Andrew McFarland Campbell  

Reflections on Belfast Pride 2012

People from Faith and Pride supporting the Belfast Pride parade – that’s me on the right. Photo by Phil O’Kane.

Yesterday was the Belfast Pride parade. I was one of a group of Christians who stood in High Street (just outside St George’s Parish Church) to support the parade. During the course of the day I met two interesting people.

The first was a woman called Pat. I was standing, waving at the parade, holding one end of the Faith and Pride banner. Pat was in the crowd standing next to me. During a quiet period I muttered something to myself about my arm being sore. Pat overheard, and she offered to hold the banner for me. Pat was about the same age as my mother, and her banner holding really helped me. If you are reading this, Pat, thank you. It was lovely standing next to you as we watched the parade.

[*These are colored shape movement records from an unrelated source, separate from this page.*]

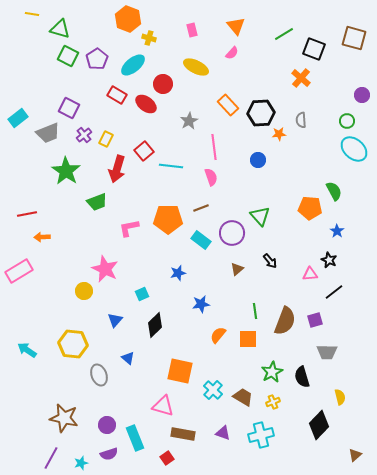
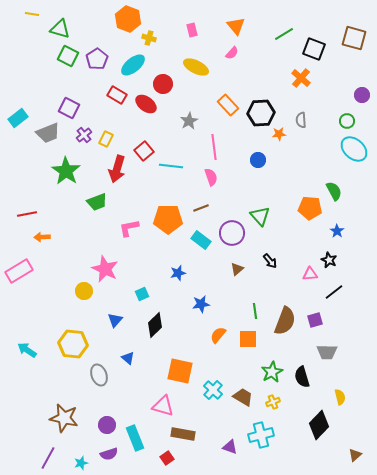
purple triangle at (223, 433): moved 7 px right, 14 px down
purple line at (51, 458): moved 3 px left
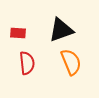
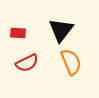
black triangle: rotated 32 degrees counterclockwise
red semicircle: rotated 70 degrees clockwise
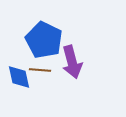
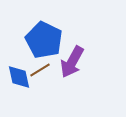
purple arrow: rotated 44 degrees clockwise
brown line: rotated 35 degrees counterclockwise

After the parade had gone past and the crowd had largely dispersed, I was standing on High Street, chatting to some of the other Christian parade supporters. That’s when I met the second interesting person. He was wearing a shirt and tie, and looked to be in his late twenties (although I’m never any good at estimating ages). He was handing out religious leaflets — produced by Magherafelt Outreach — and he offered me one. I accepted his leaflet, and offered him one of my Faith and Pride cards in return. A discussion of what the Bible says about same-sex relationships ensued. He said that the Bible says same-sex relationships are unnatural. I asked him where it said that. He said Romans. I tried to talk to him about what Romans means, and how reading it in context leads to a very different understanding. He wasn’t prepared to discuss things with me and ended up telling me I was blaspheming. He refused even to accept a Faith and Pride card. That, to me, is the very anthesis of liberal Christianity. It is a peculiar arrogance that borders on a claim to infallibility coupled with a strange lack of confidence in the strength of one’s own beliefs.